🤖 AI Summary
This work addresses the limitations of large language models in logical reasoning, where inconsistencies between reasoning chains and conclusions often lead to failures, and existing neuro-symbolic approaches frequently lose critical details during causal information extraction. To mitigate these issues, the authors propose a neuro-symbolic method grounded in a multi-round feedback mechanism that iteratively refines causal relation extraction and propositional logic translation, thereby substantially enhancing both faithfulness and accuracy in reasoning. The approach seamlessly integrates with established prompting strategies—including Chain-of-Thought (CoT) and its self-consistent variants—and demonstrates significant performance gains across six logical reasoning benchmarks. Notably, it improves CoT accuracy by 9.40% on LogiQA and boosts CoT-SC performance by 11.70% on PrOntoQA.
📝 Abstract
Large language models (LLMs) have demonstrated impressive capabilities across a wide range of reasoning tasks, including logical and mathematical problem-solving. While prompt-based methods like Chain-of-Thought (CoT) can enhance LLM reasoning abilities to some extent, they often suffer from a lack of faithfulness, where the derived conclusions may not align with the generated reasoning chain. To address this issue, researchers have explored neuro-symbolic approaches to bolster LLM logical reasoning capabilities.

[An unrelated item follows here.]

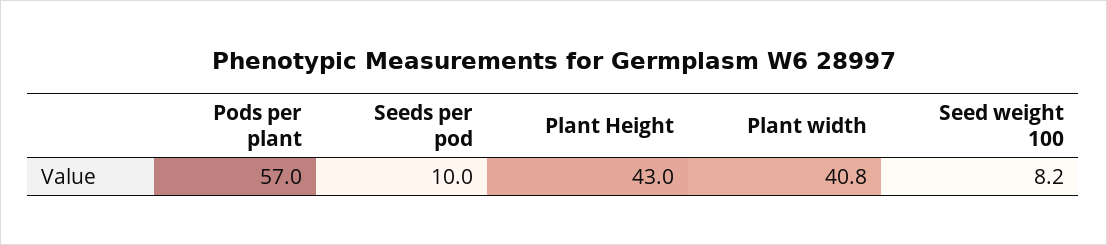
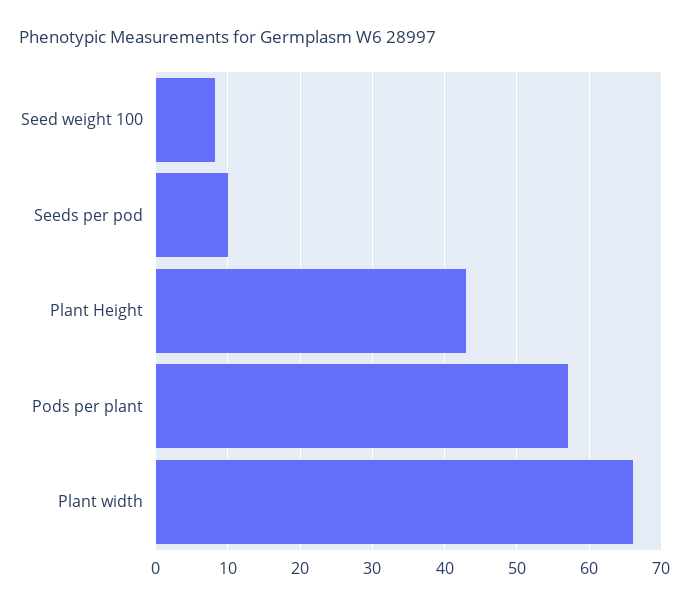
Plant width: 40.8 -> 66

However, existing neuro-symbolic methods still face challenges with information loss during the process. To overcome these limitations, we introduce Iterative Feedback-Driven Neuro-Symbolic (IFDNS), a novel prompt-based method that employs a multi-round feedback mechanism to address LLM limitations in handling complex logical relationships. IFDNS utilizes iterative feedback during the logic extraction phase to accurately extract causal relationship statements and translate them into propositional and logical implication expressions, effectively mitigating information loss issues. Furthermore, IFDNS is orthogonal to existing prompt methods, allowing for seamless integration with various prompting approaches. Empirical evaluations across six datasets demonstrate the effectiveness of IFDNS in significantly improving the performance of CoT and Chain-of-Thought with Self-Consistency (CoT-SC). Specifically, IFDNS achieves a +9.40% accuracy boost for CoT on the LogiQA dataset and a +11.70% improvement for CoT-SC on the PrOntoQA dataset.